Molder plaster designs line the underside of the marquee of Los Angeles’ Deco masterpiece, The Wiltern Theatre.
By MICHAEL PERKINS
IN A HOUSE CRAMMED WITH LUXURIANT COFFEE TABLE BOOKS ON PHOTOGRAPHY, my most lovingly thumbed volumes seem to center on studies of Art Deco architecture, a subject which provides me with endless enjoyment. Some books touch on overall moderne design, but most are specific reference works on the zigzags, chevrons, whorls and curves of buildings, clad in this seductive, streamlined celebration of style. Similarly, my travel plans over the years involve sticking pins in the globe to indicate the fattest troves of these buildings, mapping my strategies for someday capturing them inside a box. It’s a bucket list, if buckets had been designed by Walter Dorwin Teague or Norman bel Geddes.
Shooting Deco buildings can humble one, since the sheer volume of decorative accents in a single skyscraper could consume a coffee table book all its own. Deco may use fewer details or lines to suggest an idea compared to earlier eras, but it is still undeniably busy. Some truly extreme edifices, such as Los Angeles’ Pantages Theatre, can nearly give you claustrophobia. These places were certainly meant to be looked at, but, to our contemporary eye, trying to take them “all in” is a little like sending your eye on a three-day bender. This also means that, for photographers, trying to tell a complete story in a single image is pert nigh impossible.

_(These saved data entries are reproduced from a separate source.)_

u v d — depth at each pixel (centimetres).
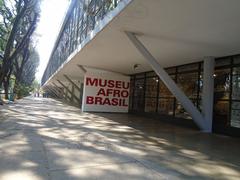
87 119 1252
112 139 740
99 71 1839
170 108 1452
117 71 1875
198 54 1098
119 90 1894
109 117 1451
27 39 2194
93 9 1242
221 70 1115
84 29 1470
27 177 397
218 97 1114
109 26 848
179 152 628
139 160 527
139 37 930
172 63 1352
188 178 435
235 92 1031
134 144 689
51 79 3819
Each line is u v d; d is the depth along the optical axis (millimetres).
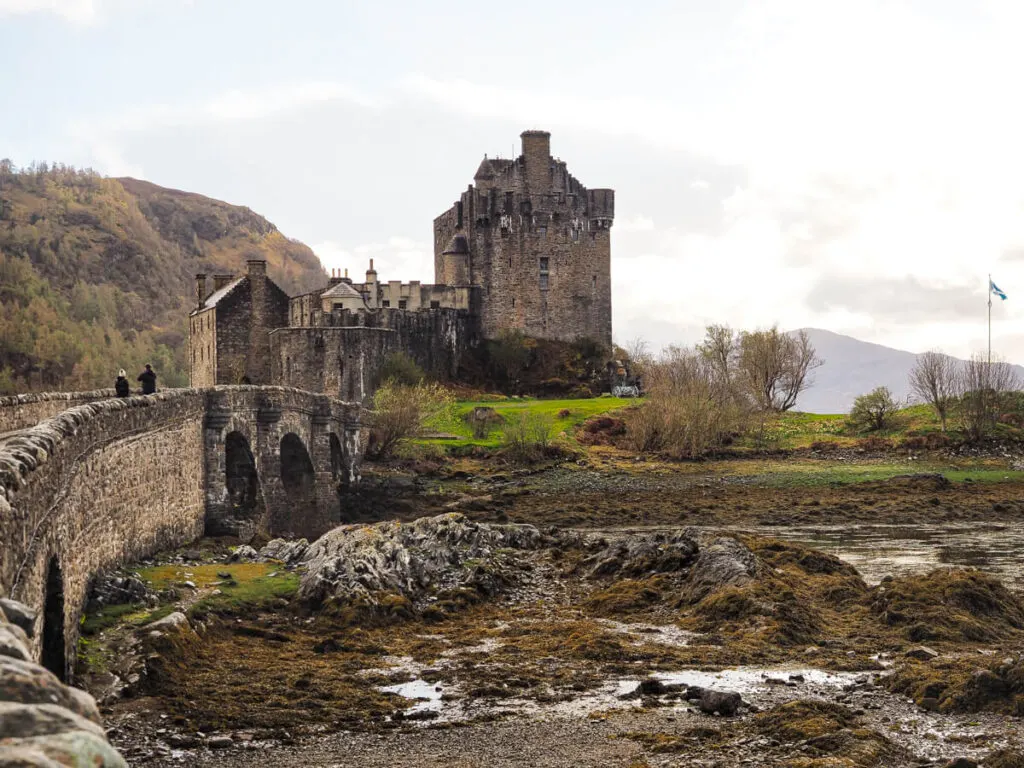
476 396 132000
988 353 116250
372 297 135875
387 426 97188
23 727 8008
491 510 82000
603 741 23469
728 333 136625
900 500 85812
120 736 23156
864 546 63969
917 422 116938
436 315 134750
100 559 32000
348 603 35375
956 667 28328
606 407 122125
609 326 150250
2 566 15883
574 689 27812
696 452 106125
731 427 113188
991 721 24578
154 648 27641
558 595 40969
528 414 111688
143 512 38562
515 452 102688
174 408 43406
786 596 35625
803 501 86375
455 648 32469
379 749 23047
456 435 109438
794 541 67500
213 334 125188
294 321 128500
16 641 9375
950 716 25062
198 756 22328
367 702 26406
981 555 58281
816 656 31203
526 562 44906
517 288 145750
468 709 26031
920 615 34688
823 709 24922
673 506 84750
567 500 88250
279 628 33562
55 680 8828
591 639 32312
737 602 35188
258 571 39500
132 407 36812
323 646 31688
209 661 29188
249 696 26359
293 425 62438
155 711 24734
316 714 25359
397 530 45688
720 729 24141
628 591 39094
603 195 149875
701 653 31375
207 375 128625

To that thought, I have spent several years going over shoots of Deco buildings that originally involved, say, thirty to forty images, only to find that, even when I was trying to break these giant birthday cakes into smaller slices, there was still enough going on, even in the edited shots, to warrant a second, third, or even fourth “sub-cropping”. One such place, also in L.A., is the giant faux-jade tower known as the Wiltern Theatre, so named because it occupies a corner at the intersection of WILshire Boulevard and WesTERN Avenue. The place was originally the Hollywood capstone of the Warner Brothers theatre chain, and survives today as a live performance space (think alt-rock meets emo). Point a camera anywhere, and you’ll harvest a click-ton of exuberant, exploding ornamentation.
The large shot seen at the top of the page is but one section of the glorious molded plaster overhang beneath the Wiltern’s marquee. The inset image at left is the larger master shot, in which I originally thought I was keeping it simple by limiting the frame to the lower part of the front right corner of the building. Turns out that even this “tighter” composition was too busy, hence the more radical crop to a smaller part of the pattern. On the way to the final edit, I also flipped the design upside down to make it splay out more dramatically and converted the dull gun-metal green to blue for a little extra romance.

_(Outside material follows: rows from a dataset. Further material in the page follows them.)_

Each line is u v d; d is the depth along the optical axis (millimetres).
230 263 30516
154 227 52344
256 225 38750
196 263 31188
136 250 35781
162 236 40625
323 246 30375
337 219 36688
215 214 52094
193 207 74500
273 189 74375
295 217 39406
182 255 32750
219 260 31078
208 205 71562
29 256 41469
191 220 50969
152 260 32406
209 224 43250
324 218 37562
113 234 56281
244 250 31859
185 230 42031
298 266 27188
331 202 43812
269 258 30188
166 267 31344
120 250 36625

All of which seems to be yet another re-hash of the old “less is more” argument. Simplify, simplify, grab the stone from my hand, grasshopper, etc., etc. Art Deco is a style in which the devil (the delight?) is most definitely in the details. Some are so incredible that it seems a sin to have them vanish into large, comprehensive uber-shots of big buildings, rather than being given the loving attention they deserve. And certainly, for photographers, there are other such visual birthday cakes that are more appetizing if you simply cut yourself a smaller slice.